Dunque non fatevi fuorviare dai soliti piatti ben presentati in salsa agro-americana ma che poi ti lasciano fame di autentica sostanza. Scegliete nuovi stilemi artistici, lontani dalla cultura hollywoodiana che ormai sa solo snocciolare ricette così perfette: fastidiosamente sovraccariche di crudeltà e passione per piacere indistintamente a tutti. Il fine non è solo incassare al botteghino: come sua maestà il profitto, del resto, gentilmente richiede, ma creare una bolla ovattata sintesi a cavallo fra realtà e finzione, utile a non disturbare i grandi manovratori di cervelli e forza lavoro.
Faccio seguire, dopo averla citata, la breve recensione di Sabina Guzzanti sul film in questione tratta dalla sua pagina di facebook.
THREE BILLBOARDS
“Bellissimo film, originale la storia, battute brillanti, attori creativi, un po’ Cohen un po’ Tarantino. Godibile, ben fatto. Ce ne sono tanti di film così più o meno riusciti.
Film perfetti di cui non ti resta molto. Non ti cambiano. Non ti insegnano niente di nuovo sull’amore, non ti spingono nemmeno a vestirti in un modo diverso a cambiare smorfie. Non i film di successo per lo meno.

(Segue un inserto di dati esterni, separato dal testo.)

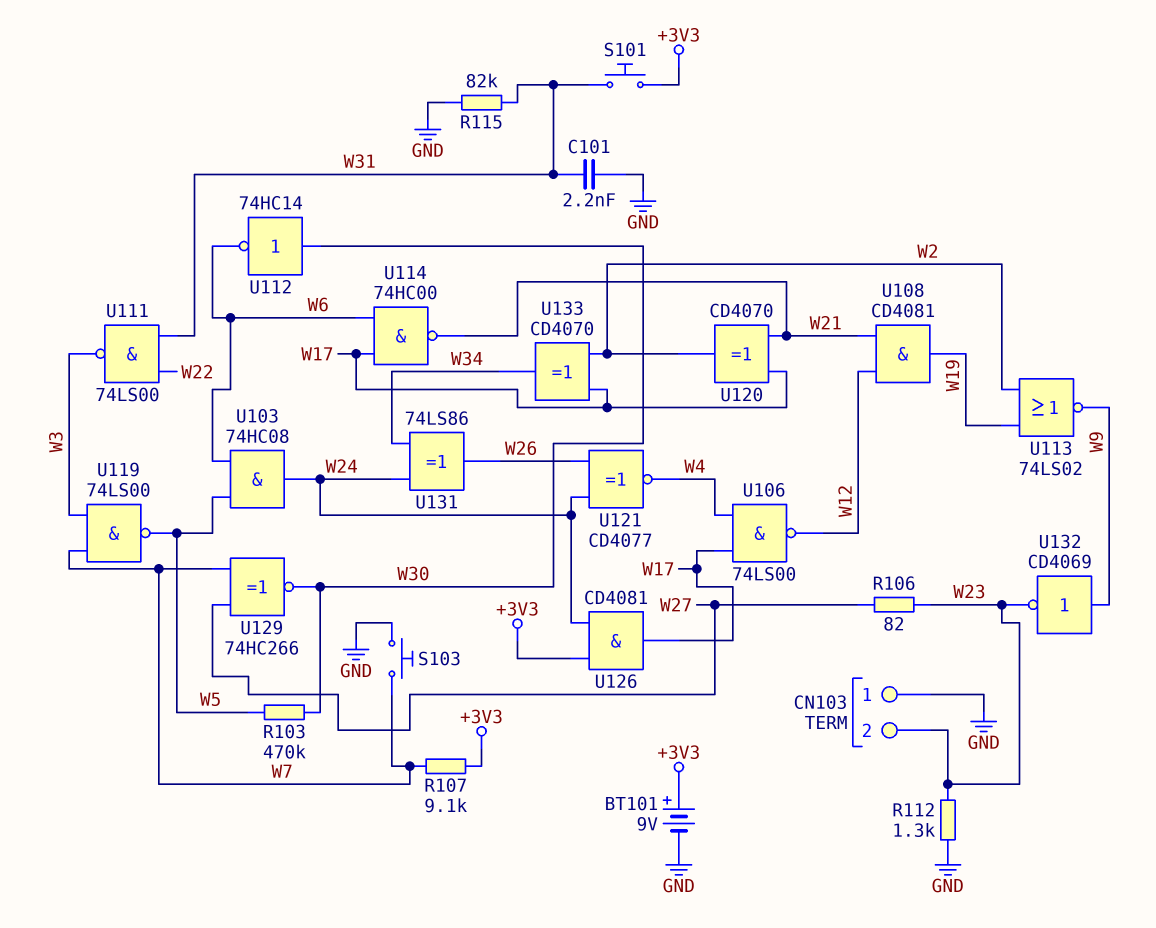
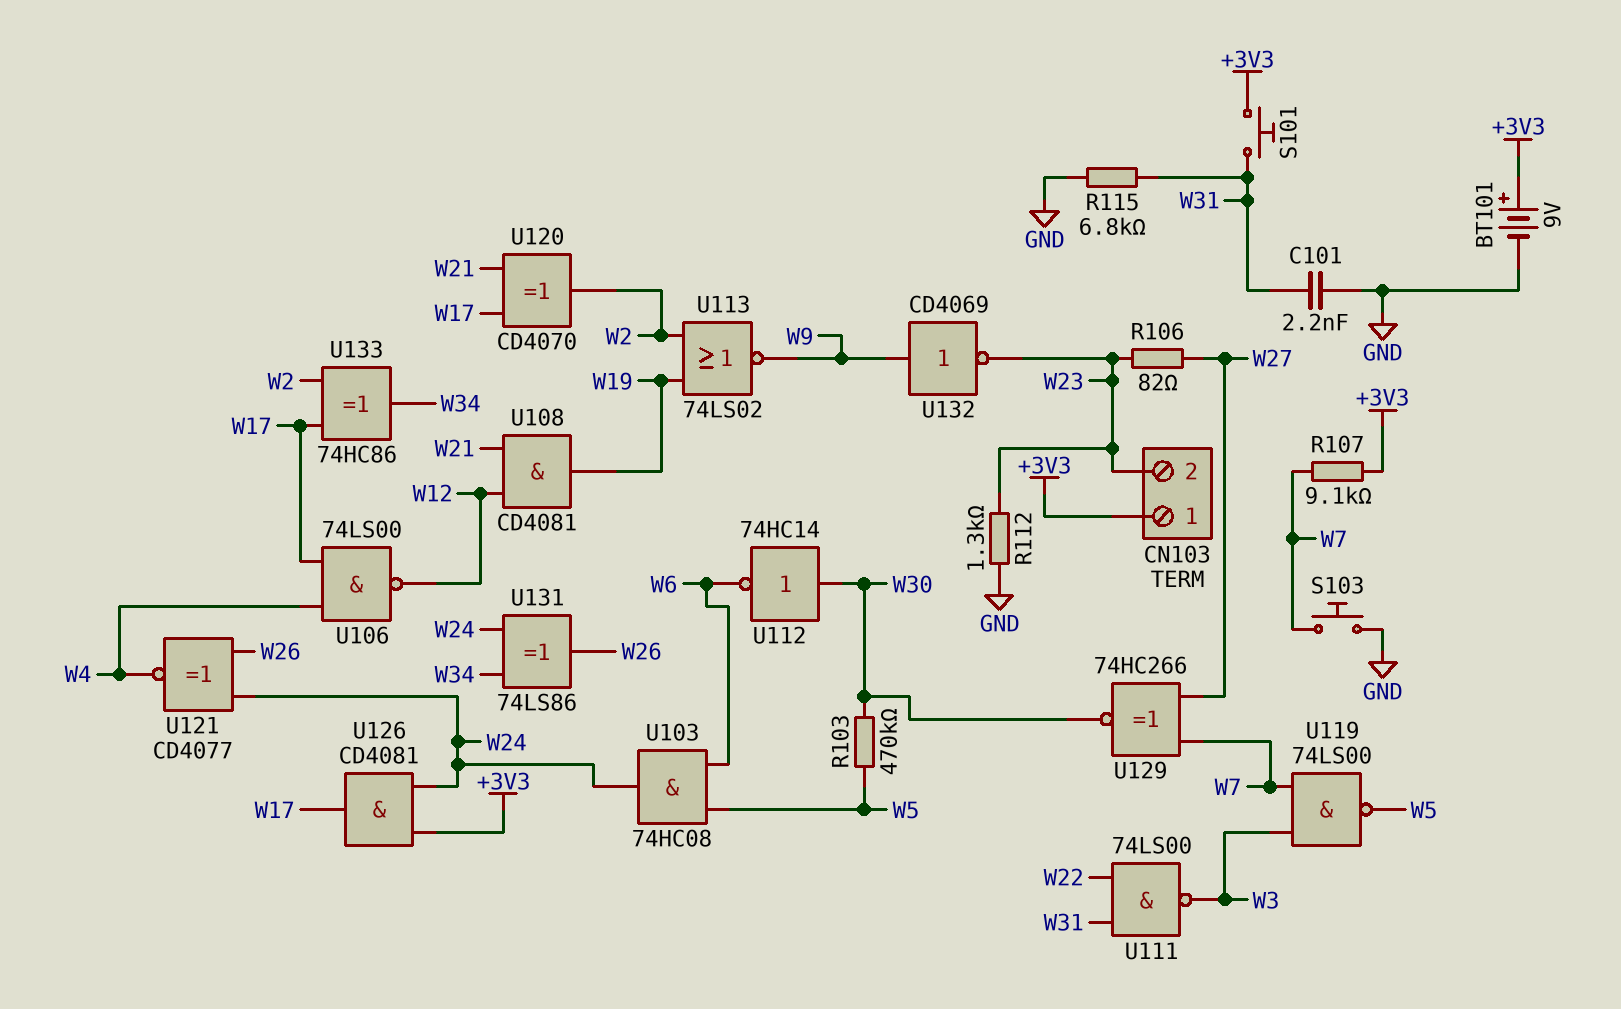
CN103 pin 1: GND -> +3V3
R115: 82k (GND, W31) -> 6.8k (GND, W31)
U114: NAND 74HC00 (in W6, in W17, out W21) -> none
U133: XOR CD4070 (in W2, in W17, out W34) -> XOR 74HC86 (in W2, in W17, out W34)

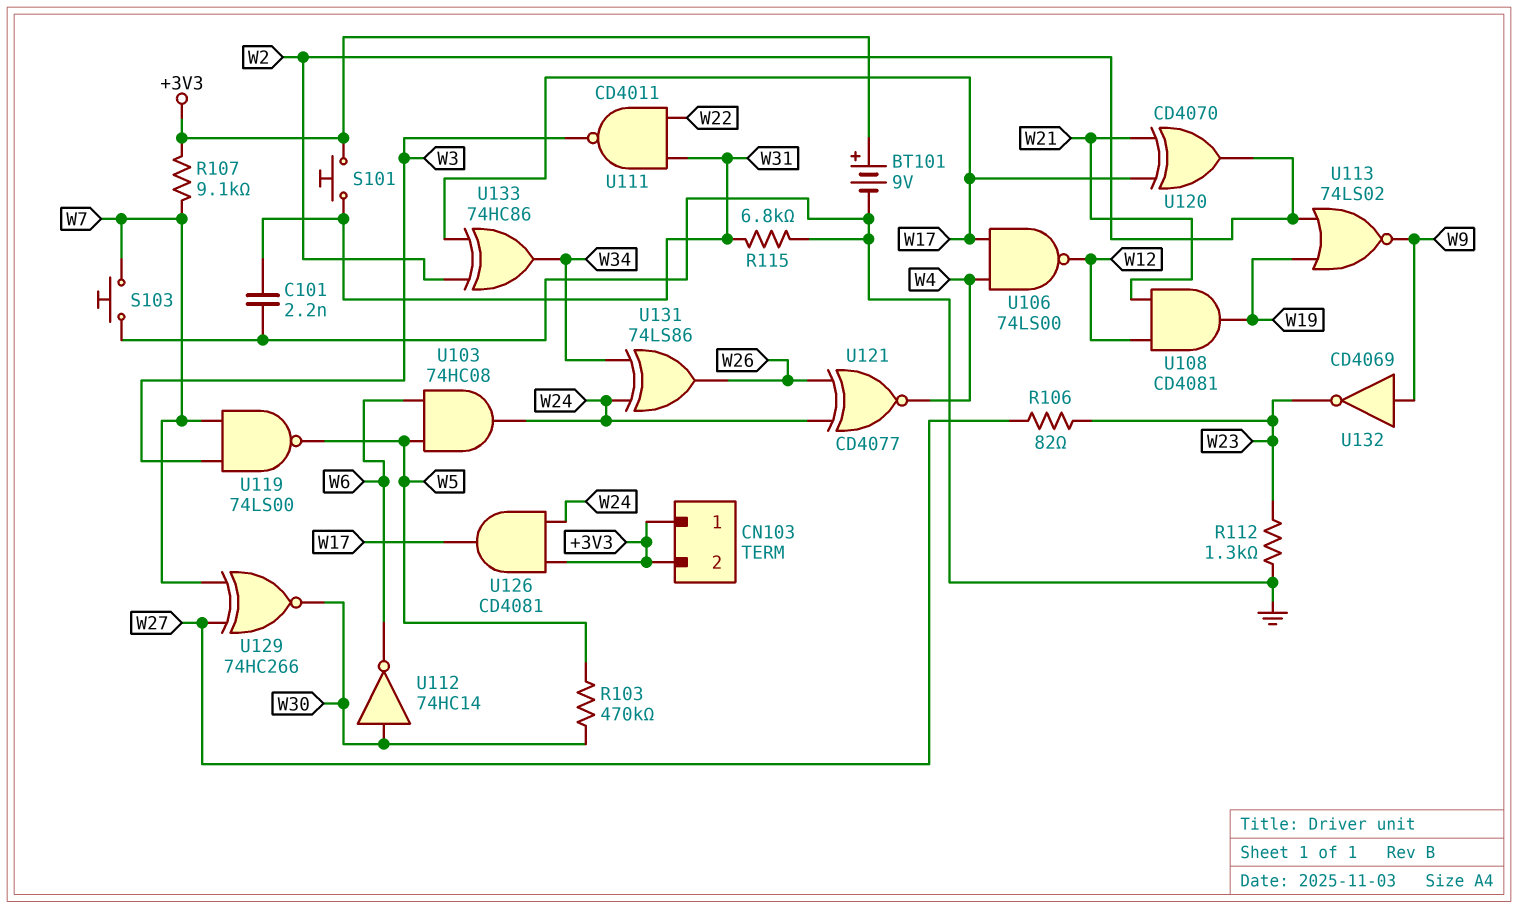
CN103 pin 2: W23 -> +3V3
U111: NAND 74LS00 (in W22, in W31, out W3) -> NAND CD4011 (in W22, in W31, out W3)

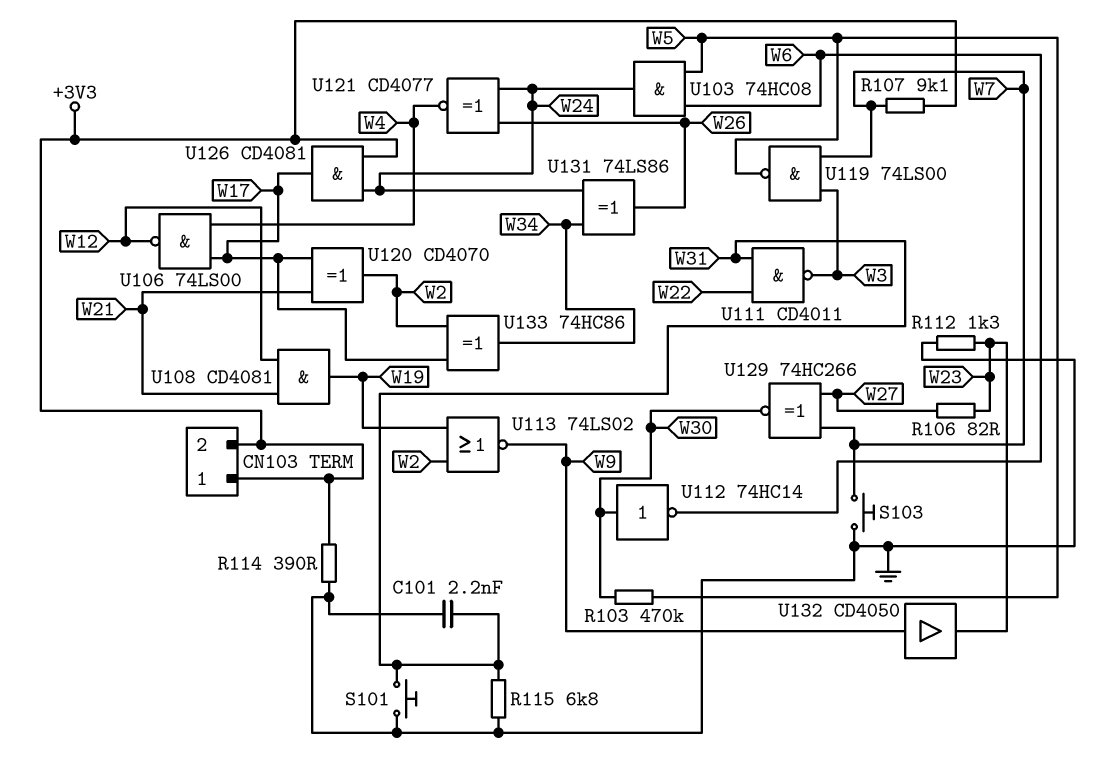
BT101: 9V (plus +3V3, minus GND) -> none
R114: none -> 390 (+3V3, GND)
S101: button (+3V3, W31) -> button (GND, W31)
U132: NOT CD4069 (in W9, out W23) -> buffer CD4050 (in W9, out W23)

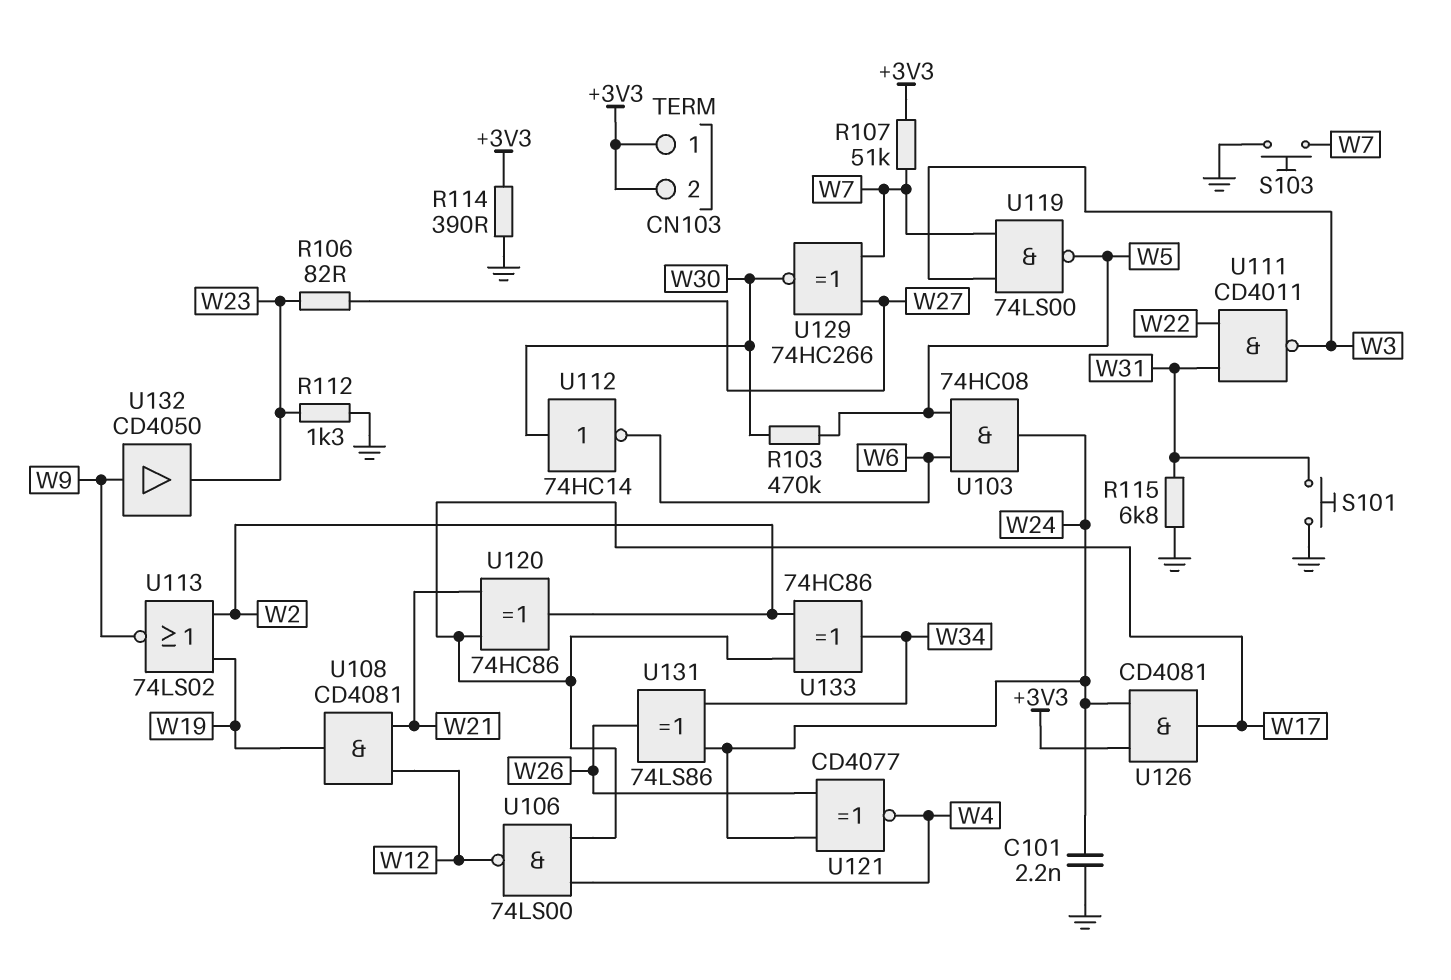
C101: 2.2nF (GND, W31) -> 2.2nF (GND, W24)
R107: 9.1k (+3V3, W7) -> 51k (+3V3, W7)
U120: XOR CD4070 (in W17, in W21, out W2) -> XOR 74HC86 (in W17, in W21, out W2)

Qual è l’ultimo film che vi ha trasformato almeno un pochino?
Perché le serie tv invece sono spesso più incisive? E’ una questione di durata?
Allora Black Mirror che dura un’ora?
Riflettiamoci.
E’ un fatto che ha a che fare più con la libertà che altro. Nelle serie ce n’è di più.
L’obbligo di stupire viene tradotto dal marketing come licenza.
Non è solo l’impigrimento degli spettatori che preferiscono il divano al calvario di cercare parcheggio. E’ il genere cinematografico che è diventato un esercizio di stile sulle diecimila regoluzze per piacere a tutti.”